Creating a custom XML indexing connector for FAST Search Server 2010 for SharePoint

XML files are often used as input to search engines. The article Custom XML Item Processing describes one way of indexing XML content for FAST Search Server 2010. Another option is to create a custom XML indexing connector. This option:

  • Selects and creates the mapping from the XML elements to crawled properties outside of document processing. This means you don’t have to enable optional document processing and configuration of the XML mapper.
  • Supports the indexing of multiple XML formats with your search solution.
  • Indexes XML files that contain multiple XML elements that should be indexed as separate items or documents. Note: This is unlike the method described in Custom XML Item Processing, in which each XML element must be stored in an XML file.

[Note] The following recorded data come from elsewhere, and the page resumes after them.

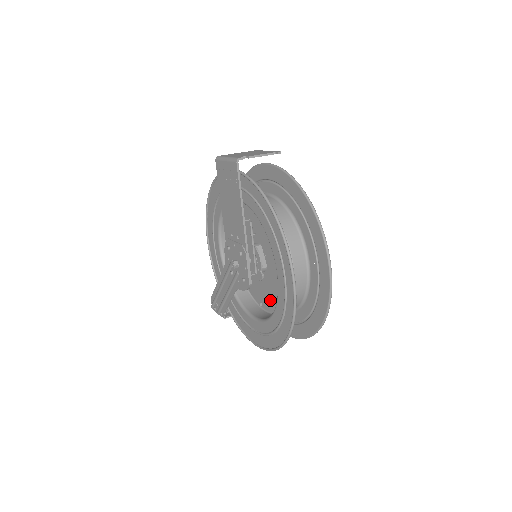
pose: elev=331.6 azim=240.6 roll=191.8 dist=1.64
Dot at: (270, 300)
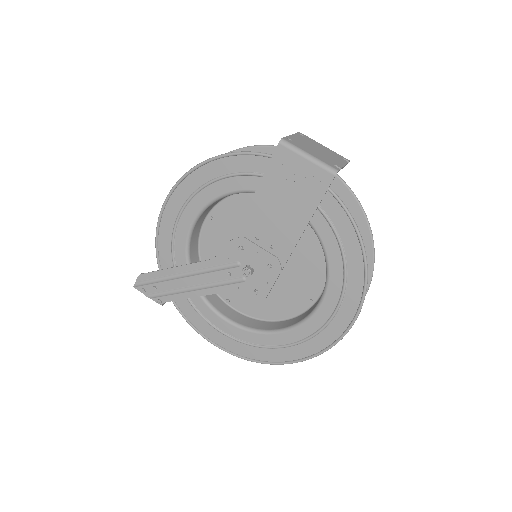
Dot at: (253, 304)
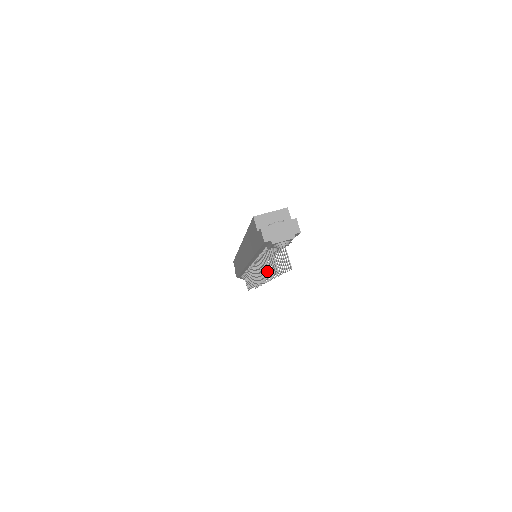
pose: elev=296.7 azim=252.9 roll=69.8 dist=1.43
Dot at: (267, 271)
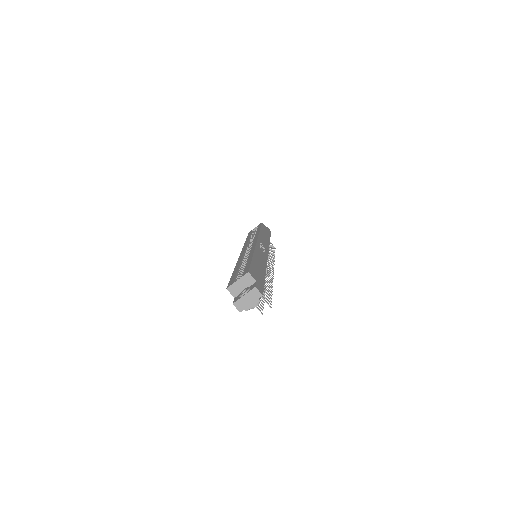
Dot at: occluded
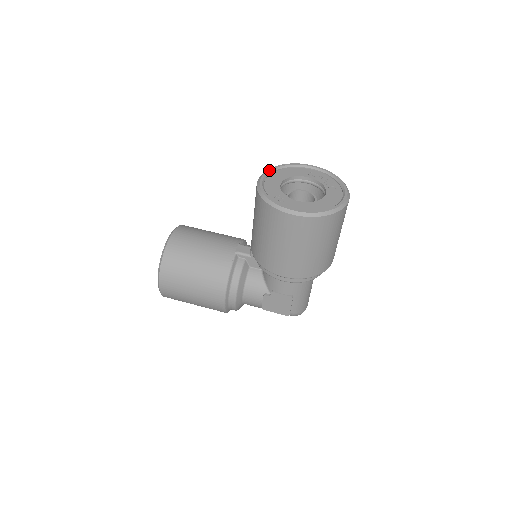
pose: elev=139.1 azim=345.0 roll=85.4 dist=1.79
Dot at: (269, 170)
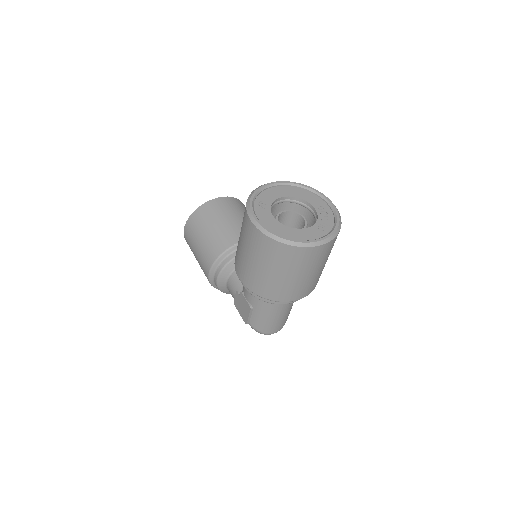
Dot at: (288, 182)
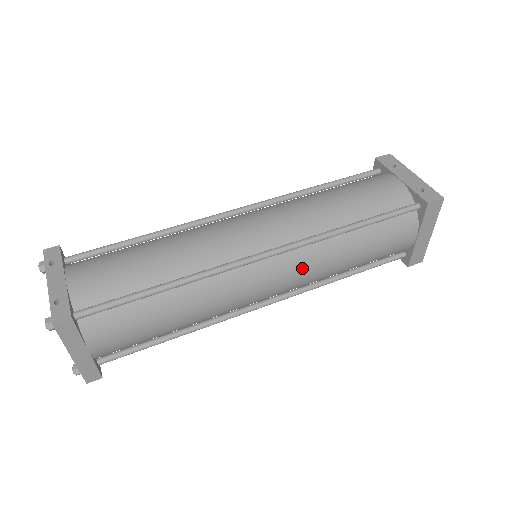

Example of a custom XML indexing connector for FAST Search Server 2010 for SharePoint

The custom XML indexing connector example described in this article is an extension of the custom indexing connector example described in Code Sample: MyFileConnector Custom Indexing Connector.

To install and enable the custom XML indexing connector and parsing sample

1. Download the Create custom XML indexing connector for FAST Search for SharePoint (.zip), which includes the Microsoft Visual Studio project and MyFileModel.xml Business Connectivity Services model file.

2. Extract the contents to a folder on your computer.

3. In Visual Studio, open the MyFileConnector project.

4. In Solution Explorer, expand the References folder, and then restore any missing project references. The sample includes references to the following SharePoint Server 2010 assemblies:

  • Microsoft.BusinessData
  • Microsoft.SharePoint
  • Microsoft.Office.Server.Search.Connector

5. On the application server, add the sample assembly (MyFileConnector.dll) to the global assembly cache. For more information, see How to: Install an Assembly into the Global Assembly Cache.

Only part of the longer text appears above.